CTF conversion fails with large files
In continuing the rollout of CTF to more of OmniOS userland, I hit a memory scaling problem with a 30MiB shared library with 3,816 compilation units.
ctfconvert cannot even initialise the die list without running out memory (ctfconvert is 32-bit).
Talking to Jonathan Perkin, he hit the same issue with the same shared library (libicudata.so) a while back, and wrote a patch for ctfconvert. This is open as https://smartos.org/bugview/OS-6485 and https://github.com/joyent/illumos-joyent/pull/215 but CTF in gate has moved on a bit since.
Here's the write-up from his issue:
During the work to CTF convert pkgsrc, libicudata.so exposed memory scaling issues with ctfconvert. It is a 29MB shared library containing 3,449 DIEs.
The current conversion process allocates memory as follows:
- A new ctf_die_t is created for each DIE during the initialisation process.
- Each ctf_die_t holds a DWARF handle open on the input file.
- Each ctf_die_t includes a new ctf_file_t allocation, each of which mmap()'s its own private copy of the CTF data, symtab, and strtab from the object.
- During the merge process, for each DIE, an extra ctf_file_t is allocated, again with its own mmap'ed private copies, as the destination for the merge output.
- These allocations are only freed at the end of the entire conversion process.

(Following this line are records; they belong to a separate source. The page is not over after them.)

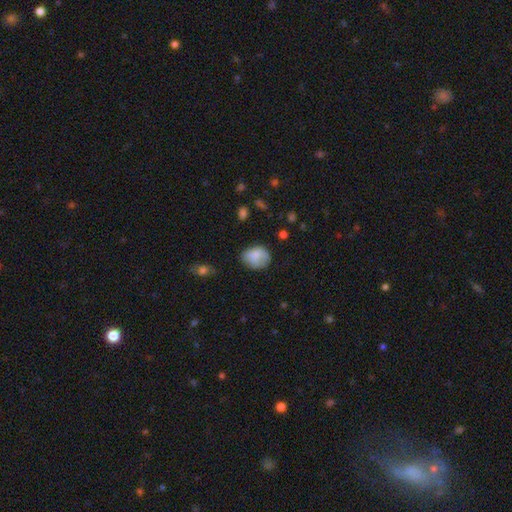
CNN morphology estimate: type=smooth (77%); roundness=in between (50%); merging=none (59%).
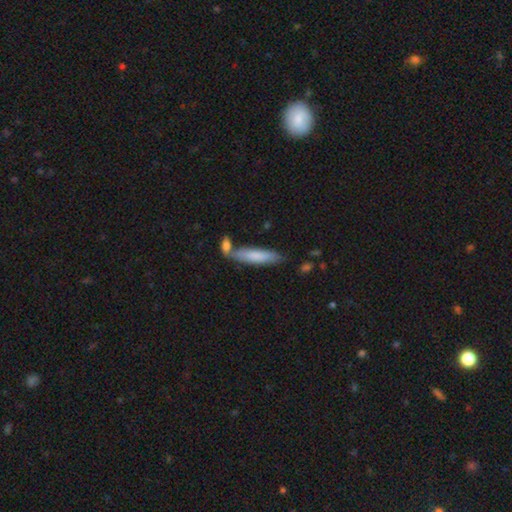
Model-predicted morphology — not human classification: Smooth or featured: smooth — 75% (featured or disk — 19%)
How rounded: cigar-shaped — 76% (in between — 22%)
Merging: none — 66% (merger — 16%)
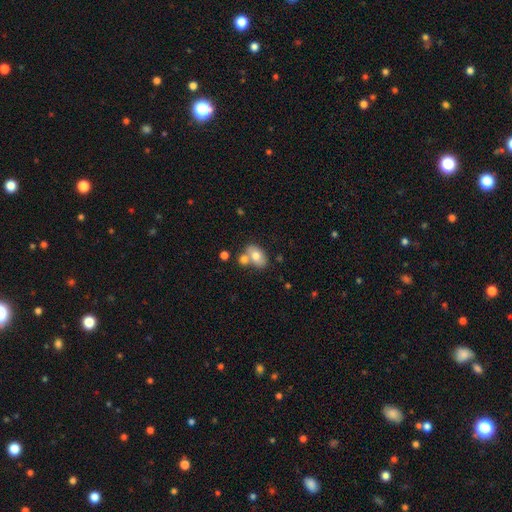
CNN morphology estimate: Smooth or featured? smooth (71%)
How rounded? in between (84%)
Merging? none (49%)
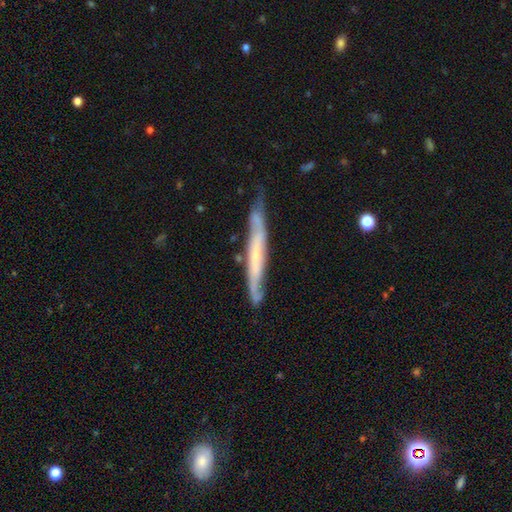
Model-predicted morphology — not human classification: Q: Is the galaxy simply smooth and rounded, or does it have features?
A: featured or disk — 64%.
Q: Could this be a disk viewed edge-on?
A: yes — 78%.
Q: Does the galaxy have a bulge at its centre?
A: none — 75%.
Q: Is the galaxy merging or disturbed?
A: none — 68%.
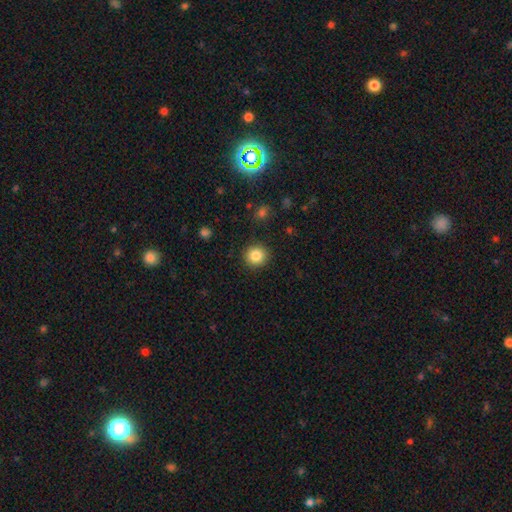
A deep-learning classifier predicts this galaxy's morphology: Smooth or featured: smooth — 85% (star or artifact — 10%)
How rounded: round — 93% (in between — 7%)
Merging: none — 91% (minor disturbance — 6%)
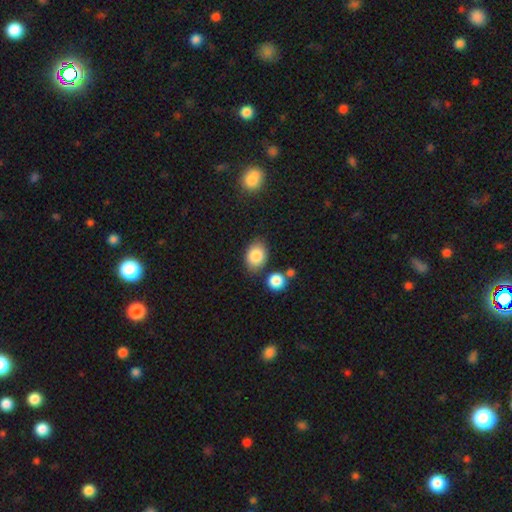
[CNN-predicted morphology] Q: Smooth or featured?
A: smooth (86%); runner-up: star or artifact (8%)
Q: How rounded?
A: in between (69%); runner-up: round (30%)
Q: Merging?
A: none (73%); runner-up: minor disturbance (15%)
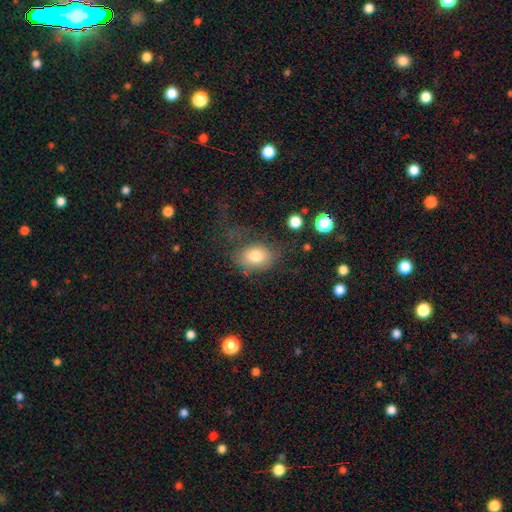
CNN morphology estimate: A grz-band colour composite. It shows a smooth galaxy with no disk features (78%) that is in between round and cigar-shaped (68%). Merging: none (53%).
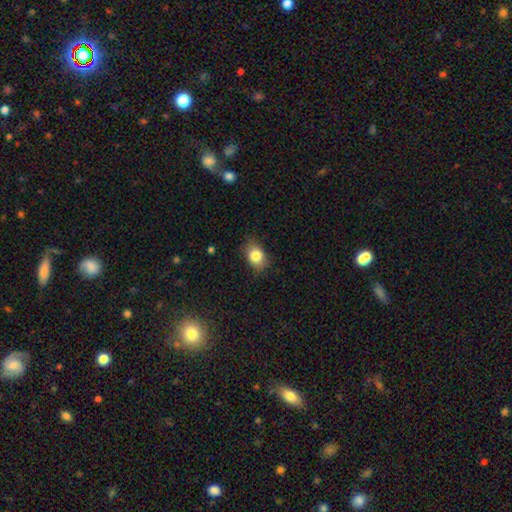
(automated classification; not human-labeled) This is clearly a smooth galaxy (82%). How rounded: likely in between (67%). Merging: likely none (77%).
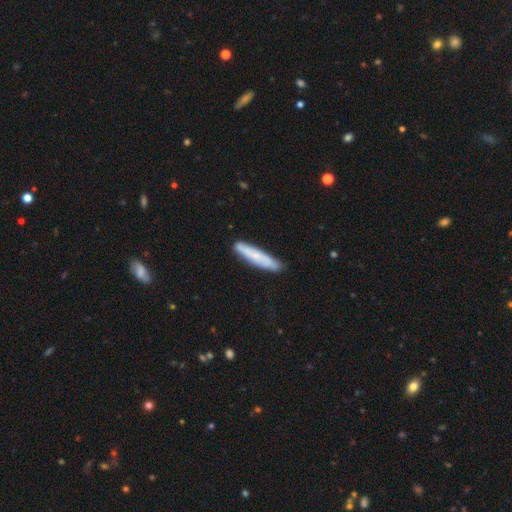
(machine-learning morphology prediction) smooth 58%, featured or disk 36%, star or artifact 6%. Down the decision tree: how rounded — cigar-shaped (87%); merging — none (84%).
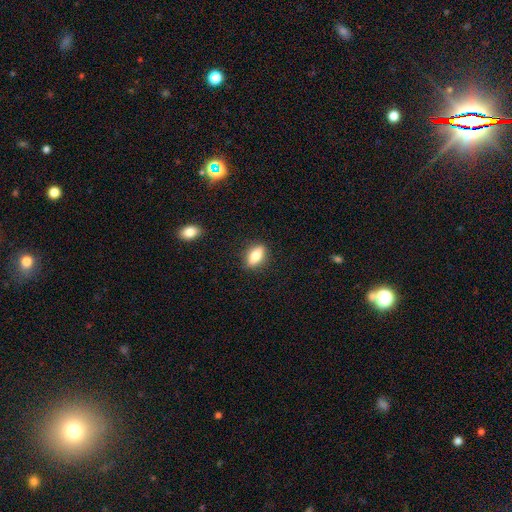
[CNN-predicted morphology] Smooth or featured?
  - smooth: 73% *
  - featured or disk: 20%
  - star or artifact: 8%
How rounded?
  - in between: 77% *
  - cigar-shaped: 16%
  - round: 7%
Merging?
  - none: 86% *
  - minor disturbance: 10%
  - major disturbance: 3%
  - merger: 1%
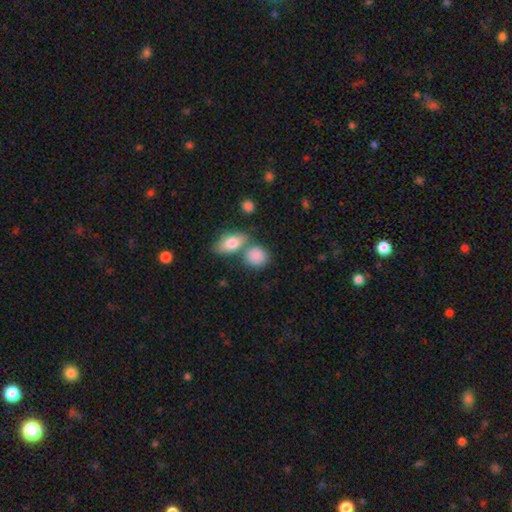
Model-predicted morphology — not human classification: A smooth galaxy with no disk features (86%) that is round (57%). Merging: none (53%).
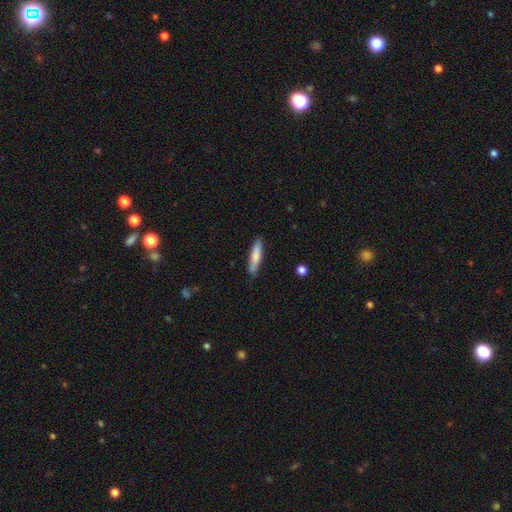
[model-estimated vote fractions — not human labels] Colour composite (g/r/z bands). It shows a smooth galaxy with no disk features (76%) that is cigar-shaped (82%). Merging: none (83%).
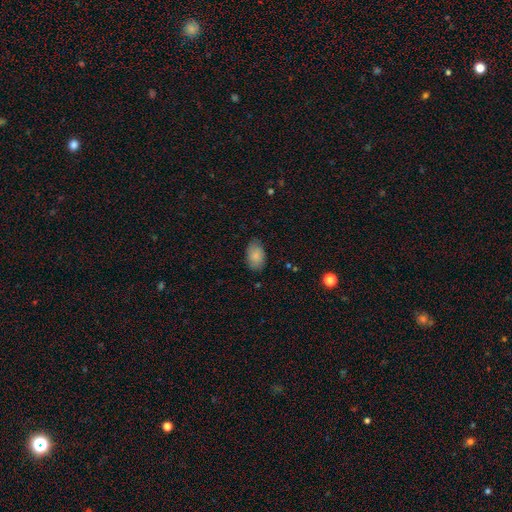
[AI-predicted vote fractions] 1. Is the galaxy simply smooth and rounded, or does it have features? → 84% smooth, 9% featured or disk, 7% star or artifact.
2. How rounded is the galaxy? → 92% in between, 6% round, 2% cigar-shaped.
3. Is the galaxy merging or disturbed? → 80% none, 16% minor disturbance, 3% major disturbance, 1% merger.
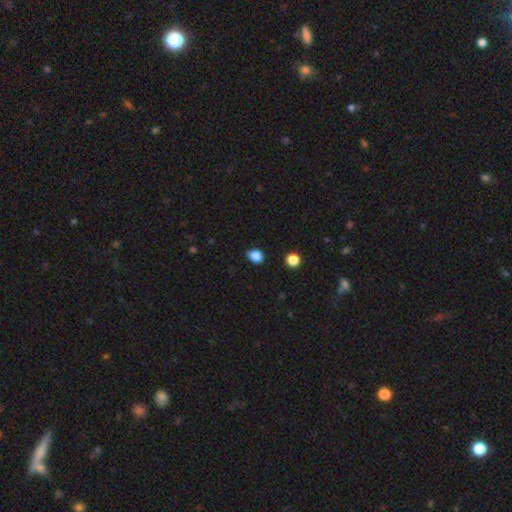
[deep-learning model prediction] Smooth or featured? smooth (86%)
How rounded? in between (69%)
Merging? none (80%)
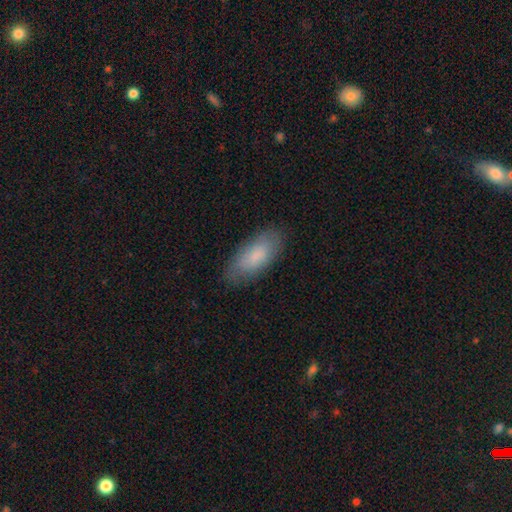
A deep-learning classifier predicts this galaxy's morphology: Q: Smooth or featured?
A: smooth (81%); runner-up: featured or disk (13%)
Q: How rounded?
A: in between (83%); runner-up: cigar-shaped (15%)
Q: Merging?
A: none (82%); runner-up: minor disturbance (14%)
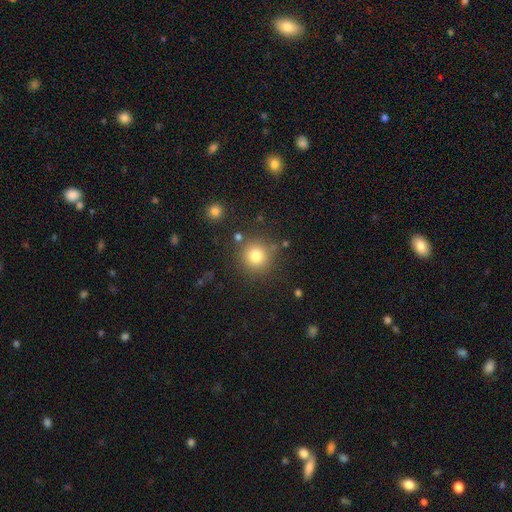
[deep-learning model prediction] Smooth or featured?
  - smooth: 79% *
  - star or artifact: 13%
  - featured or disk: 8%
How rounded?
  - round: 94% *
  - in between: 5%
  - cigar-shaped: 1%
Merging?
  - none: 83% *
  - minor disturbance: 9%
  - merger: 5%
  - major disturbance: 4%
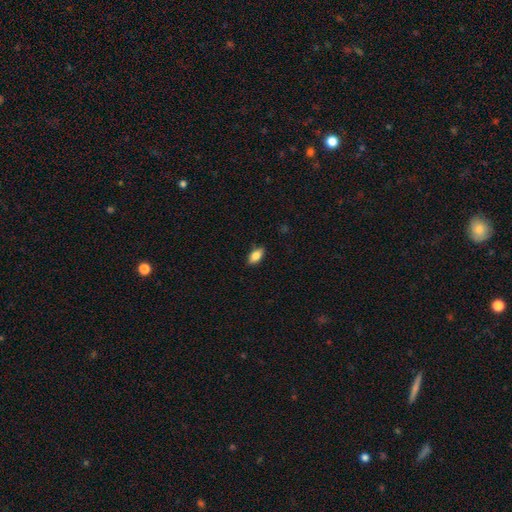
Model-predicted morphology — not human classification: Overall: smooth (83%). How rounded: in between (90%). Merging: none (86%).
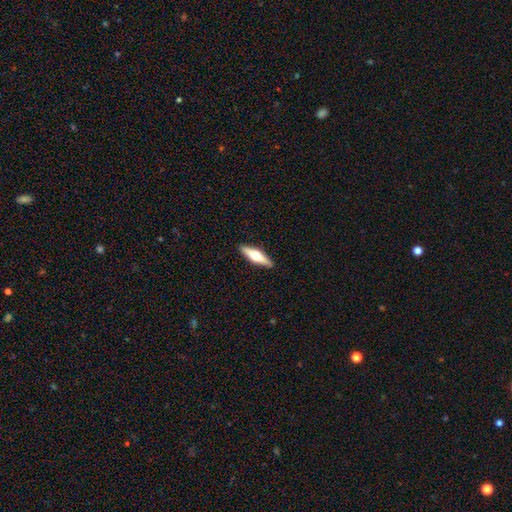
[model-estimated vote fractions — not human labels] This appears to be a featured or disk galaxy (59%) viewed edge-on (95%) with a rounded central bulge (95%). Merging: none (91%).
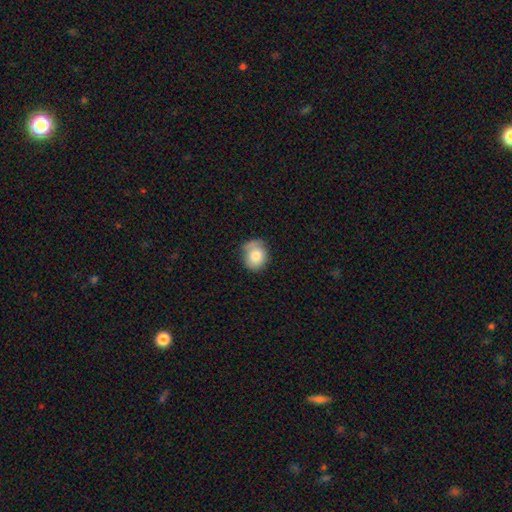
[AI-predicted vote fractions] The model was most divided on "merging": none: 60%, minor disturbance: 27%, major disturbance: 8%, merger: 6%. More confident: smooth or featured — smooth (79%); how rounded — round (66%).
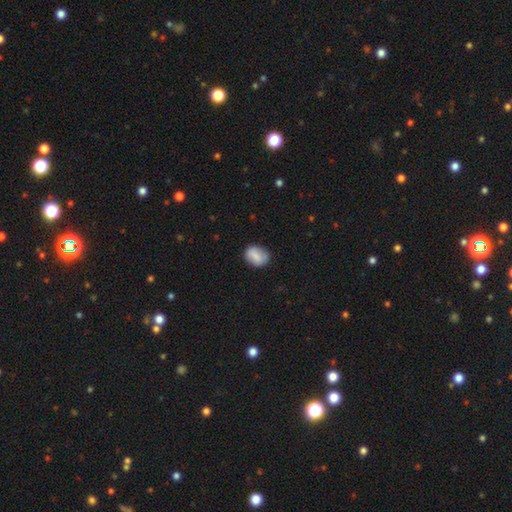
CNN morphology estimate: smooth-or-featured: smooth: 76% | featured or disk: 17% | star or artifact: 7%
  how-rounded: in between: 59% | round: 39% | cigar-shaped: 1%
  merging: none: 79% | minor disturbance: 15% | major disturbance: 4% | merger: 1%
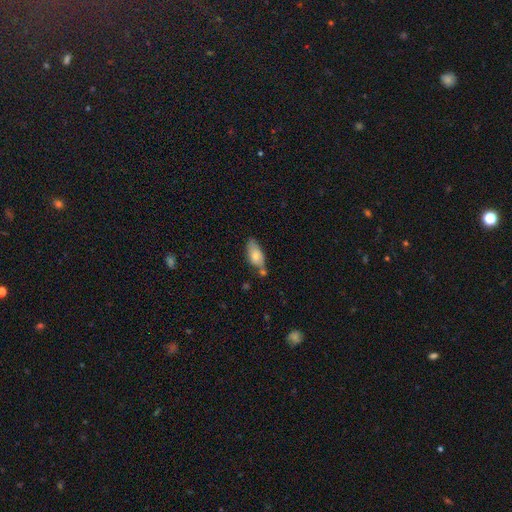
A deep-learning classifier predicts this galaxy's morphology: smooth 74%, featured or disk 19%, star or artifact 7%. Down the decision tree: how rounded — in between (87%); merging — none (51%).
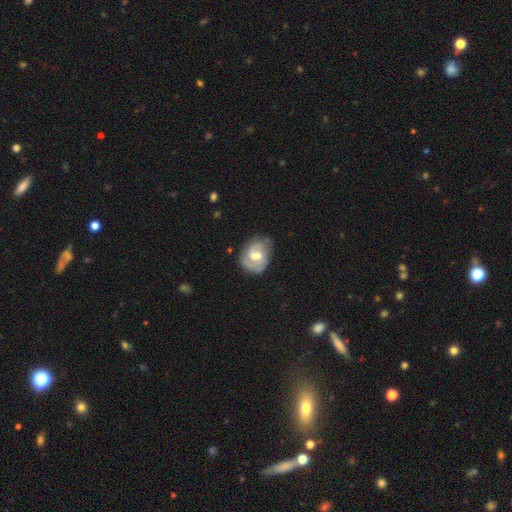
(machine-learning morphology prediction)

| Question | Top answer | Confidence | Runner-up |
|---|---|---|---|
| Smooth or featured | featured or disk | 70% | smooth (24%) |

- With all these allocations, a 32-bit ctfconvert process runs out of available memory while processing libicudata.so.
With the proposed patch the conversion process is changed to be as follows:
- Instead of allocating a full ctf_die_t for every DIE up-front, we instead defer full initialisation to the main conversion process in ctf_dwarf_convert_one().
- DIEs are processed in batches, defaulting to a batch size of 256 (configurable via -b on the command line if necessary).
- Each batch is converted and merged until a single merged ctf_file_t is returned as the result.
- After processing a batch, the input DIEs for that batch are freed.
- The merged ctf_file_t is added as an input to the next batch.
- The process continues until we have processed all batches and end with a final merged ctf_file_t, or a failure.
The default batchsize of 256 is based on a few constraints:
- Processing DIEs in multiple batches means that ctf_id_t's will be different compared to those generated by a previous ctfconvert. If we're able to choose a batchsize which is larger than the
number of DIEs in most objects then we will avoid changing ctf_id_t's. Whilst mostly cosmetic, it's still nice to avoid differences if possible.
- Performance goes up as the batchsize increases, at least when using the default of 4 threads.
- The batchsize needs to be well below the number of DIEs that can be processed without hitting memory limits.
Updated by Andy Fiddaman about 1 month ago
I've tested the change in the attached Gerrit review.
wsdiff (recently updated to compare CTF) on two gate builds showed no CTF differences apart from in libctf itself.
For doing the single object conversions in gate, the new version is measurably faster. Most likely because it no longer allocates two libdwarf handles and does not use the task queue for processing.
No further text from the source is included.